Having pushed such grim thoughts to the back of my mind I moved on to a part of the museum that exhibited photos; lined up were rows and rows of pictures of both the victims and the perpetrators. That strange mood quickly came back, even more intense than before. The cold emotionless expressions of the young looking jailers were quite chilling. What were they really thinking? Did they really believe that what they were doing was for the greater good? The ages of the victims varied more, ranging from young boys right up to middle-aged adults. Some were photos of them as new arrivals, others showed the bodies of the dead having already been through hell. The photos that have been permanently welded to my consciousness are that of a young mother and baby. After these photos were taken, the mother would have suffered unimaginably through interrogation and torture, probably already aware that no matter how she responded, execution would be the outcome. What would have happened to the baby I'm not quite sure, but I suspect as torture would have been useless, death would have come quicker. The Khmer Rouge did a thorough job of documenting every prisoner who came through S21; of the 14,000 who were sent herefor interrogation, there are only 7 known survivors.

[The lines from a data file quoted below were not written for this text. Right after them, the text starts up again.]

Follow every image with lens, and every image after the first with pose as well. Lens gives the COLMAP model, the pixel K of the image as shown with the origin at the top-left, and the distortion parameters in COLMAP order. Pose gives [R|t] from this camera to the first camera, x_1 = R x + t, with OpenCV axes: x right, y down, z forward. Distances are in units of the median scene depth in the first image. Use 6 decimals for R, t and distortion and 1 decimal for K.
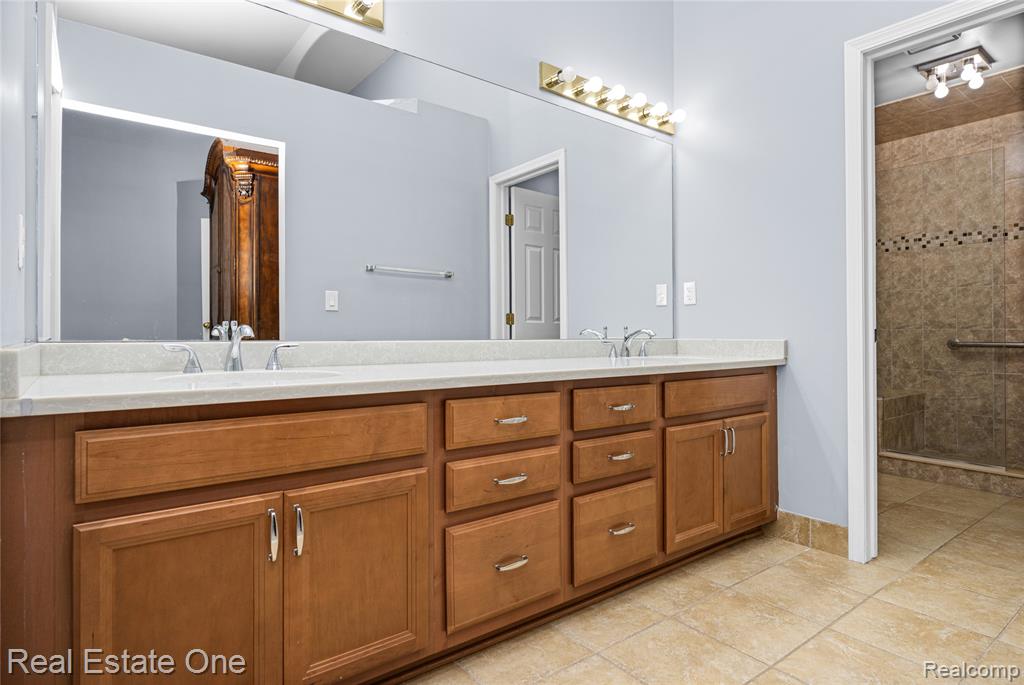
lens RADIAL K [[565.2, 0, 515.0], [0, 565.2, 334.8], [0, 0, 1]] dist [0.002900, 0.001807]
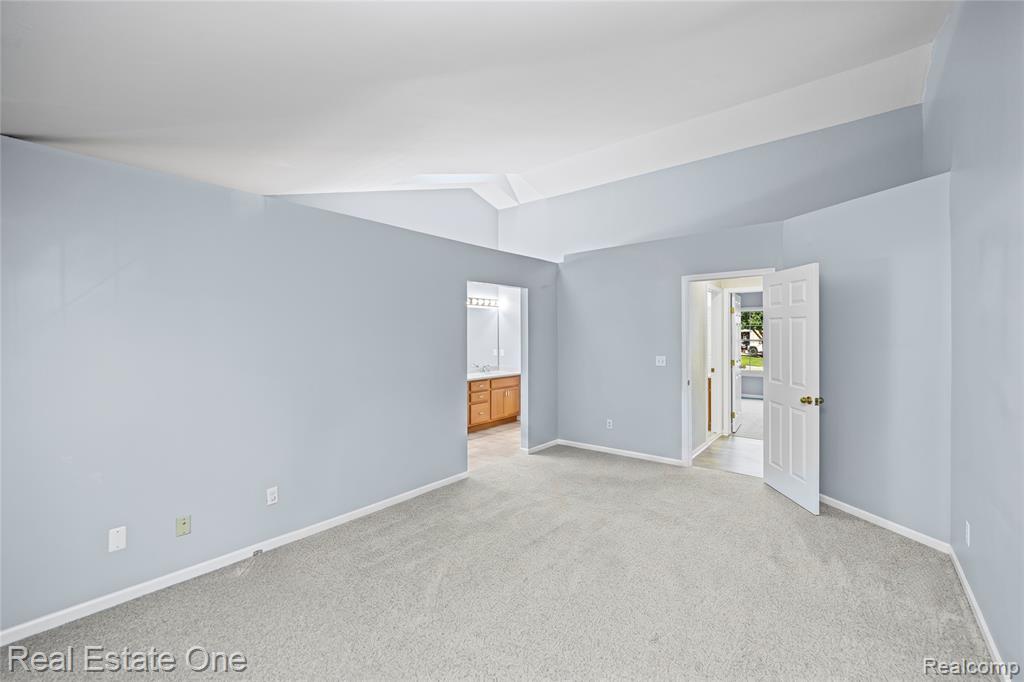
lens RADIAL K [[432.7, 0, 507.5], [0, 432.7, 334.2], [0, 0, 1]] dist [-0.001727, -0.000636]
pose [[0.975221, -0.000674, 0.221232, -0.364337], [0.002015, 0.999981, -0.005836, -0.261441], [-0.221224, 0.006137, 0.975204, -2.380043]]
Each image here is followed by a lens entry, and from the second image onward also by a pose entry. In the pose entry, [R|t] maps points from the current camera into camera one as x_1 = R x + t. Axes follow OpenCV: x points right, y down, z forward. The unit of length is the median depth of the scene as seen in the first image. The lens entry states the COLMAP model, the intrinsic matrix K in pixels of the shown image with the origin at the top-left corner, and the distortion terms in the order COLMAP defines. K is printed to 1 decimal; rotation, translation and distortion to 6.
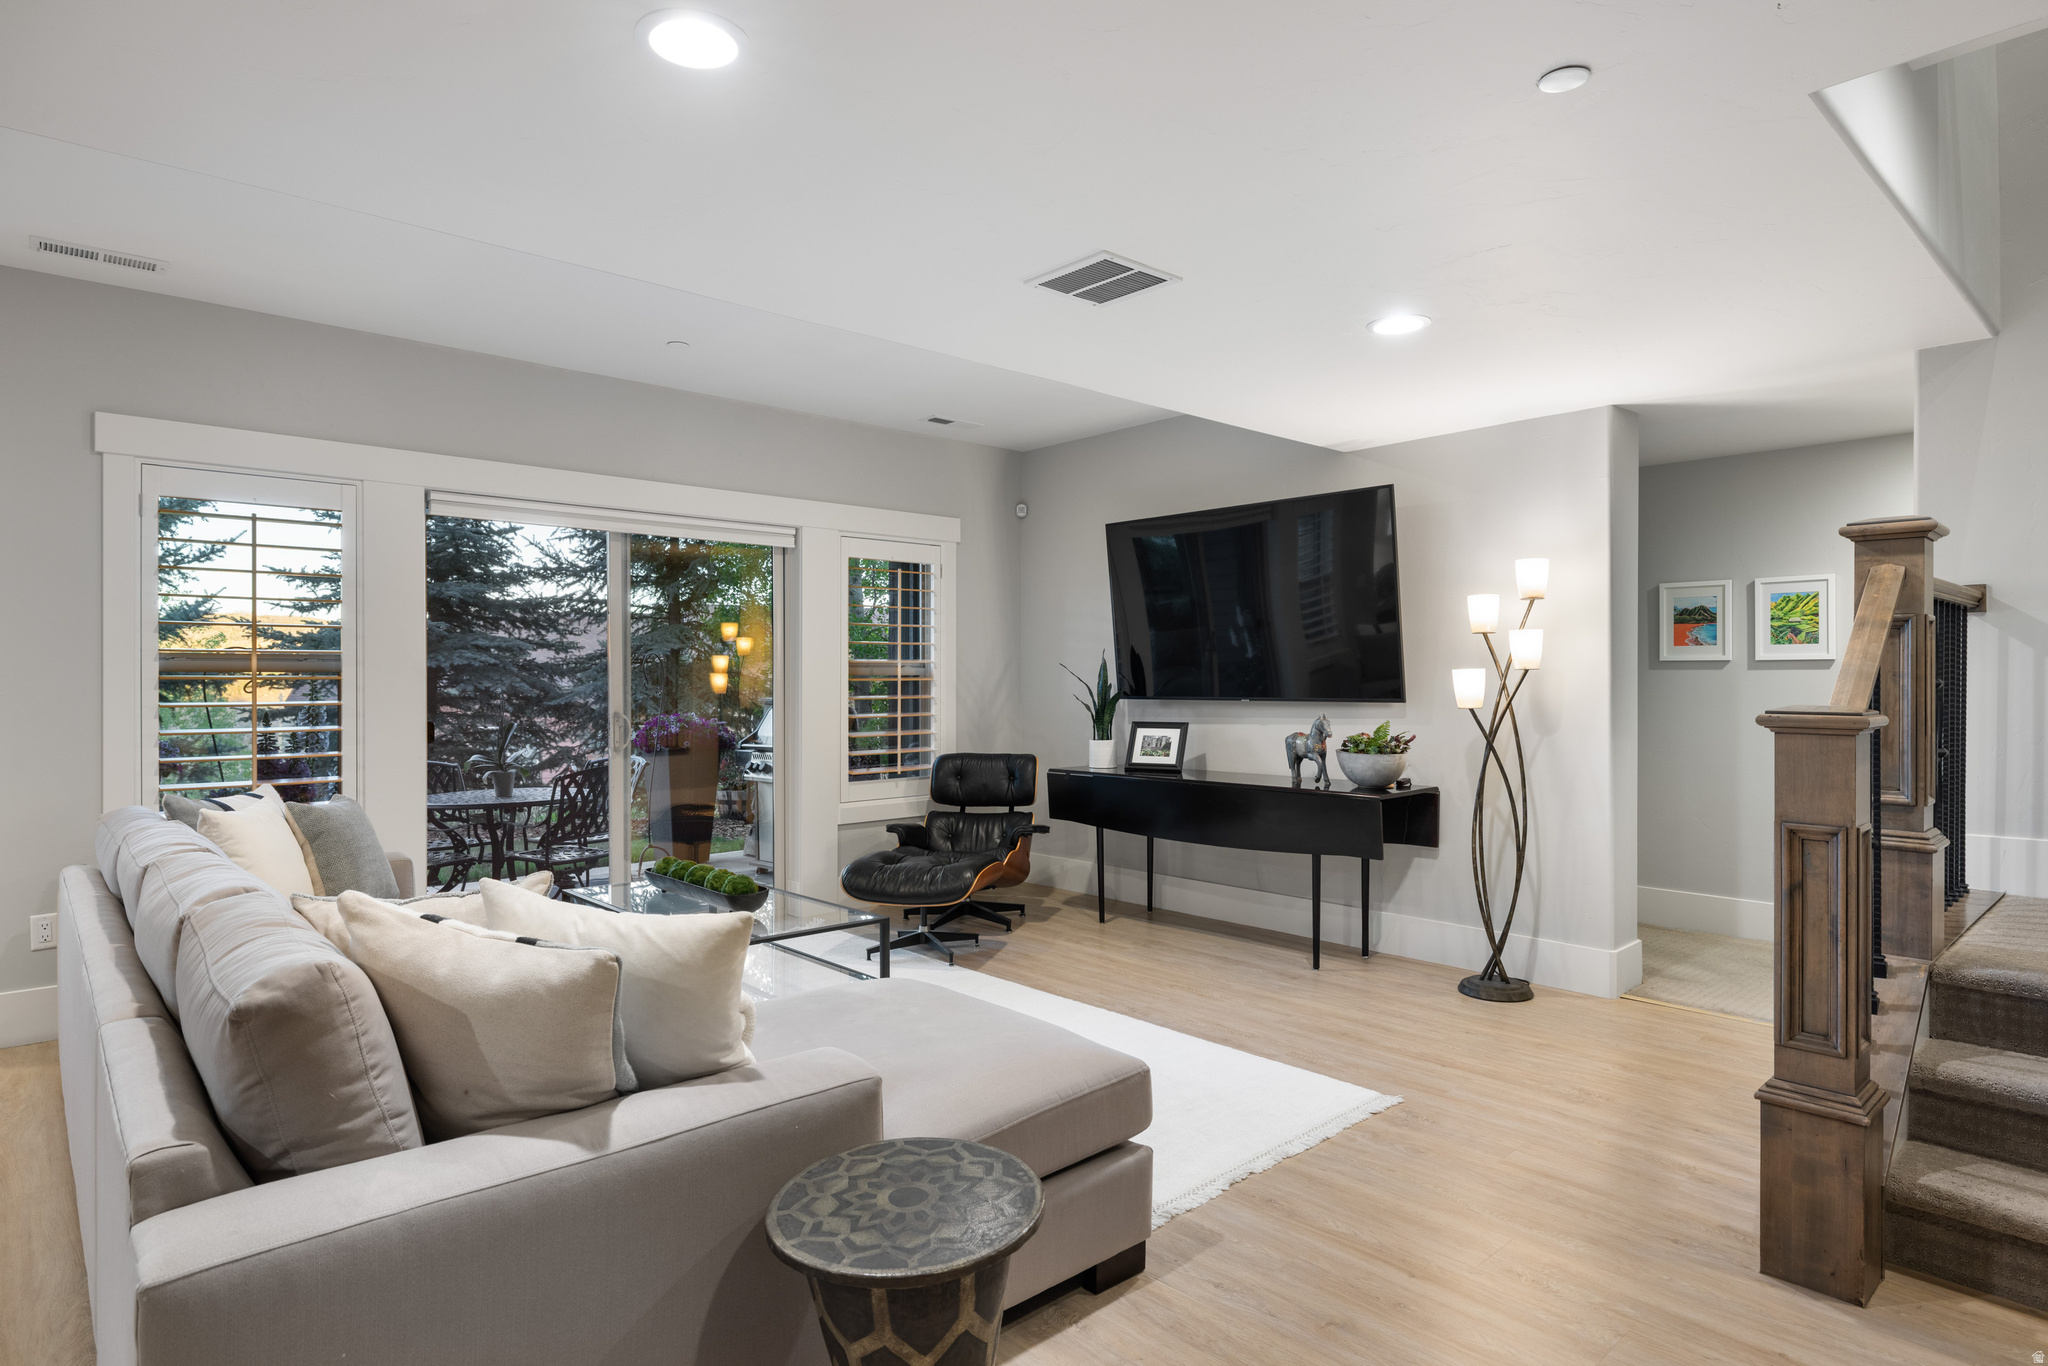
lens RADIAL K [[1113.1, 0, 1024.0], [0, 1113.1, 683.0], [0, 0, 1]] dist [-0.000426, 0.000109]
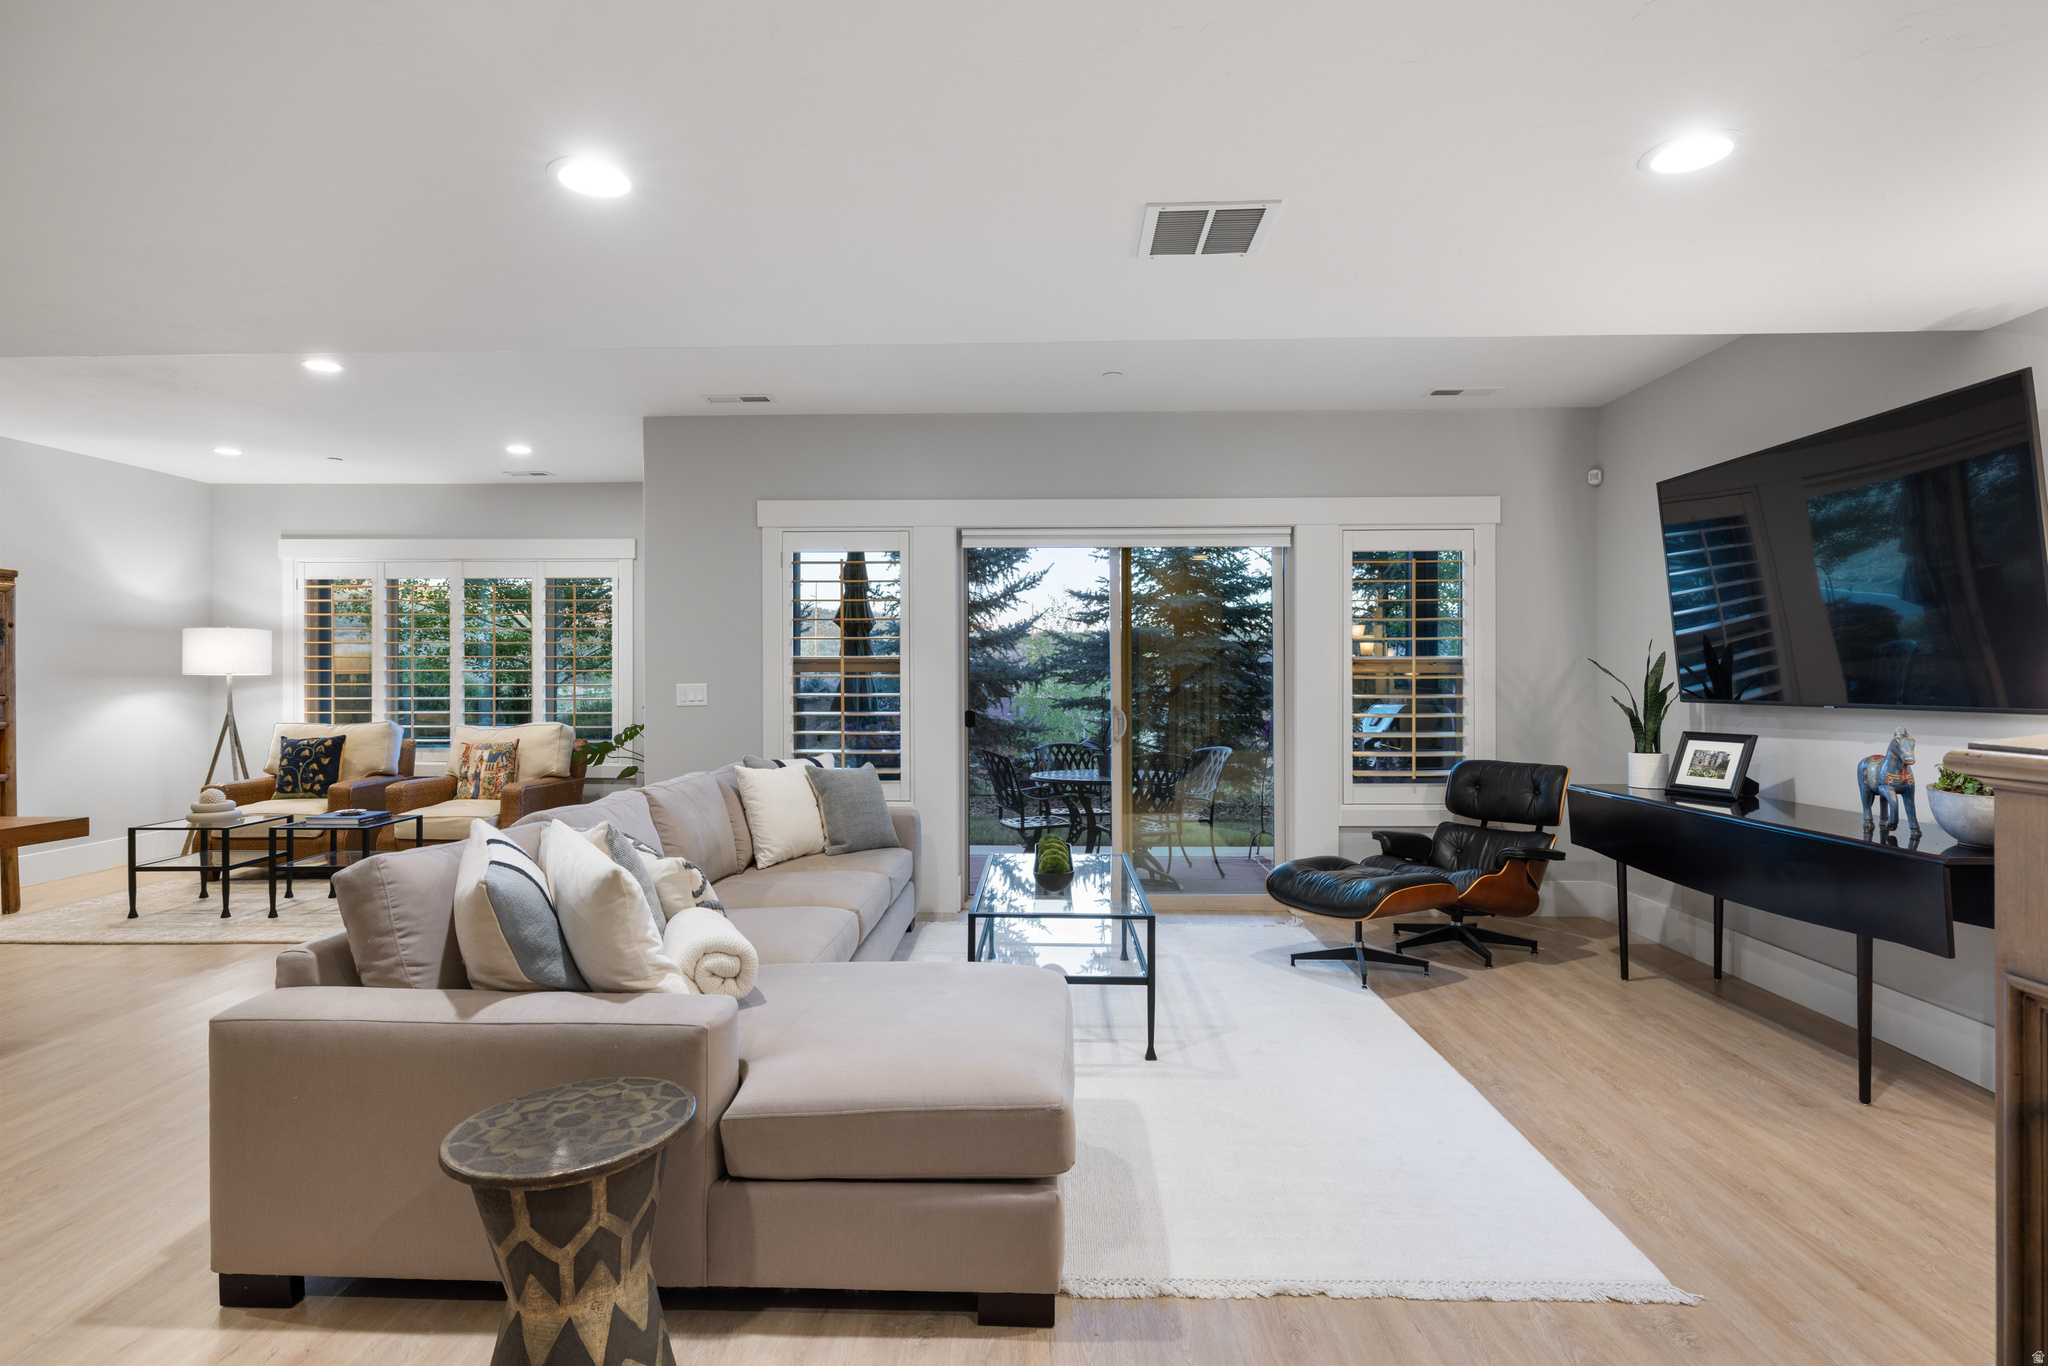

I continued on to the building situated at the back of the courtyard where inmates were kept in small holding cells. While some cells were wooden with peep-holes in the doors, others were simple door-less brick structures with no other features except a single metal shackle. Both were dank and would have been extremely uncomfortable places to stay.







Time was getting away a little, plus I felt I had seen enough, so I walked through the courtyard and exited out the other side where I found my amiable little taxi man. “Choeung Ek we go” my taxi man informed me. So the Killing Fields we went.